TEXT FOR ANALYSIS Start Marker

Plogging is the activity of picking up litter while jogging. It started as an organized activity in Sweden around 2016 (the first part of the name deriving from the Swedish verb plocka upp, to pick up) and spread to other countries in 2018, following increased concern about plastic pollution. As a workout, it provides variation in body movements by adding bending, squatting and stretching to the main action of running, hiking, or walking. An estimated two million people plog daily in 100 countries and some plogging events have attracted over three million participants.

Similar to plogging, pliking is a combination of picking up litter with hiking or biking, and plalking is picking up litter while walking.

==Examples and initiatives==
Erik Ahlström started plogging in the Swedish capital city, Stockholm, when he moved there from the Åre ski resort. He created the website Plogga to organise the activity and encourage volunteers.

Author David Sedaris combines litter picking with exercise in the Parham, Coldwaltham and Storrington districts of West Sussex, taking up to 60,000 steps a day in pursuit of local rubbish. He was so effective in keeping his neighbourhood clean that the local authority named a waste vehicle in his honour.

TEXT FOR ANALYSIS End Marker

_WORK INSTRUCTIONS:_ Reproduce the plogging text between "Plogging is the" and "litter while walking.", inclusive, swapping "litter" for "trash".

DATASET CONTENT Start Marker

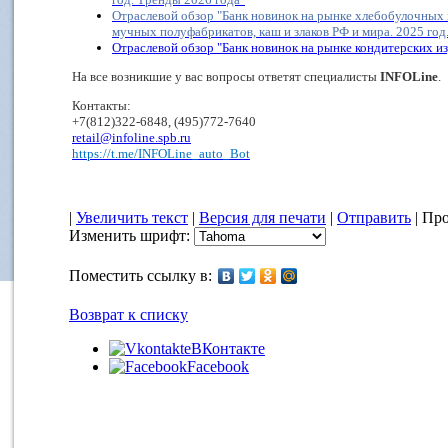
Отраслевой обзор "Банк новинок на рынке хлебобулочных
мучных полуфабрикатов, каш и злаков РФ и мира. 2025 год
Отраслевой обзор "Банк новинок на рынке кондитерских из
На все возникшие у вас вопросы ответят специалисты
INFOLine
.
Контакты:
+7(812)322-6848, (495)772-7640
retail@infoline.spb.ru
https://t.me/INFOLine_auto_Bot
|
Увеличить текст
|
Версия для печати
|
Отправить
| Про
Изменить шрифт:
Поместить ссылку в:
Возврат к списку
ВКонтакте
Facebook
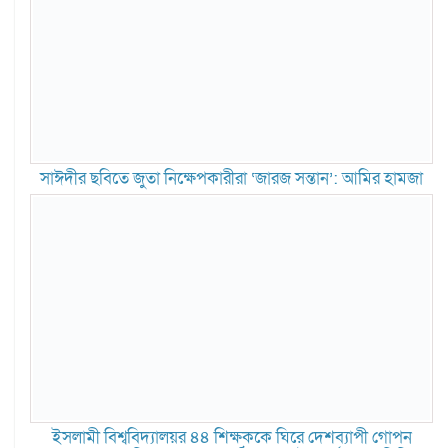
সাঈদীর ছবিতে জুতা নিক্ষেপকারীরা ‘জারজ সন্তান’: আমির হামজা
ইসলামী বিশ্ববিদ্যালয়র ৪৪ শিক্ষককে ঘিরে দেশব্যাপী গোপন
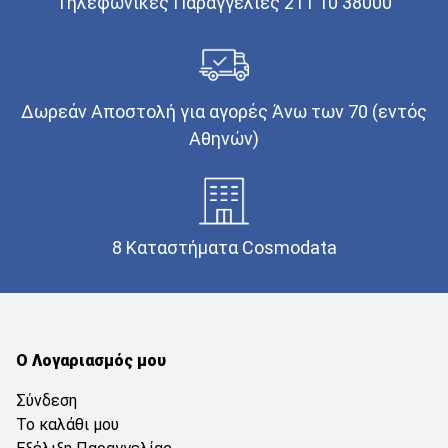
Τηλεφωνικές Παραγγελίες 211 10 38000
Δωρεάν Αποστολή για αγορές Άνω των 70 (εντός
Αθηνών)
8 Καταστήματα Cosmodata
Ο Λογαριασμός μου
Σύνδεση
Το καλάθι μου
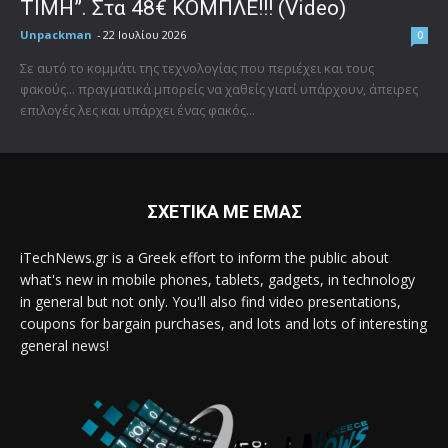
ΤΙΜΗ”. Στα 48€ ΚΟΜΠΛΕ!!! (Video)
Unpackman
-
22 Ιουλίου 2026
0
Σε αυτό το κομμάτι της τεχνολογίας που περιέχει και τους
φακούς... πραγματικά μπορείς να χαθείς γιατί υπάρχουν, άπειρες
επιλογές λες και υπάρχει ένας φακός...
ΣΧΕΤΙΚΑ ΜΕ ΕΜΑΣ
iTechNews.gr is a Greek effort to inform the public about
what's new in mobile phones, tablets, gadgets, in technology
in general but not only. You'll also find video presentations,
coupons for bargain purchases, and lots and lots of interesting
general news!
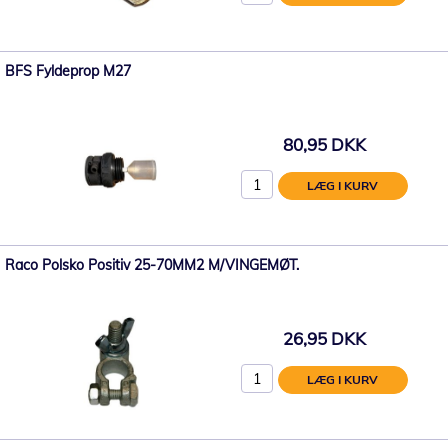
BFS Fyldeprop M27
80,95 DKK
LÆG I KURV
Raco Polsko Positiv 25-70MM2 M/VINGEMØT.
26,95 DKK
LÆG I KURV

DATASET CONTENT End Marker
DATASET CONTENT Start Marker

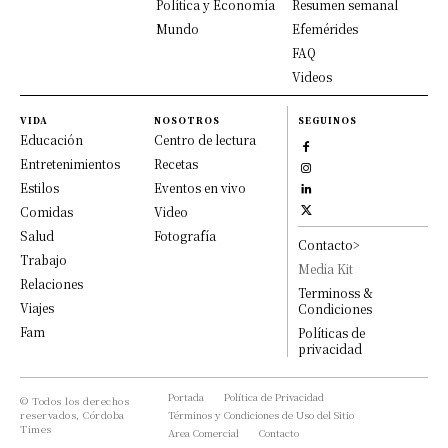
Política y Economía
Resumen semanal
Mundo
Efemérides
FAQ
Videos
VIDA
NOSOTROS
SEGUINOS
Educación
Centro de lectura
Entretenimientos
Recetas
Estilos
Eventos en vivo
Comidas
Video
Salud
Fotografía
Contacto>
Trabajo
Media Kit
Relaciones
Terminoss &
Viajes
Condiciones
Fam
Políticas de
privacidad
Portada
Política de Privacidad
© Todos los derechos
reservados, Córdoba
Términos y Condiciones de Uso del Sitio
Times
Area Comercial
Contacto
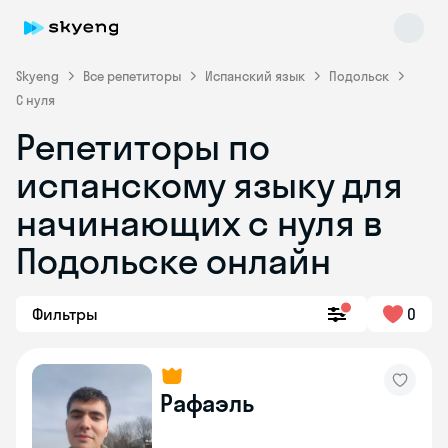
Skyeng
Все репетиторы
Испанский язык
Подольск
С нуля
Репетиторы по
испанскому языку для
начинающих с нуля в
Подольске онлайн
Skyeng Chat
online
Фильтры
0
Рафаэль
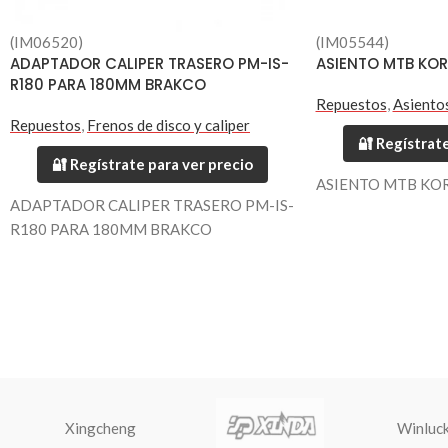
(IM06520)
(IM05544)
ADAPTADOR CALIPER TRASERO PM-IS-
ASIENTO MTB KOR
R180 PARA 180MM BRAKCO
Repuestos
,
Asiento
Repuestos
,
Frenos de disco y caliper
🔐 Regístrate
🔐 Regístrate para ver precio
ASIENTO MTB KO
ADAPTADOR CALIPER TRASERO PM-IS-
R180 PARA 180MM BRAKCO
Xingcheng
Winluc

DATASET CONTENT End Marker
DATASET CONTENT Start Marker

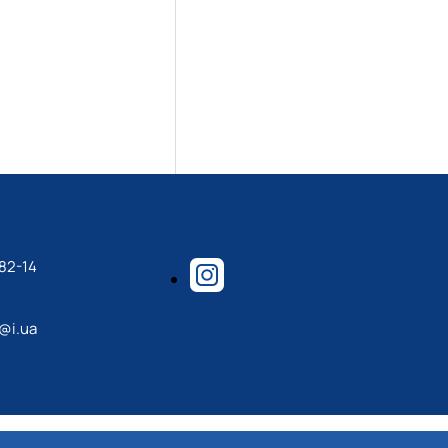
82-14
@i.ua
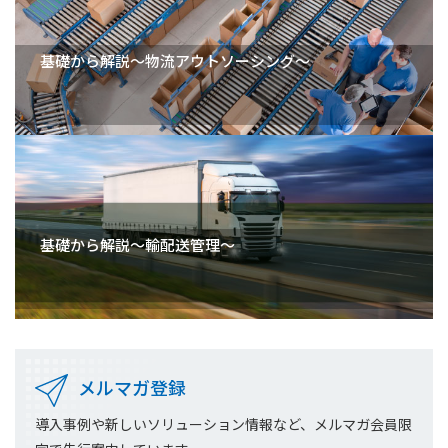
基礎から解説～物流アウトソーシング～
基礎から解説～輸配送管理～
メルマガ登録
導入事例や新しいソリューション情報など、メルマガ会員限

DATASET CONTENT End Marker

_SOLUTION TO THIS TASK:_
Plogging is the activity of picking up trash while jogging. It started as an organized activity in Sweden around 2016 (the first part of the name deriving from the Swedish verb plocka upp, to pick up) and spread to other countries in 2018, following increased concern about plastic pollution. As a workout, it provides variation in body movements by adding bending, squatting and stretching to the main action of running, hiking, or walking. An estimated two million people plog daily in 100 countries and some plogging events have attracted over three million participants.

Similar to plogging, pliking is a combination of picking up trash with hiking or biking, and plalking is picking up trash while walking.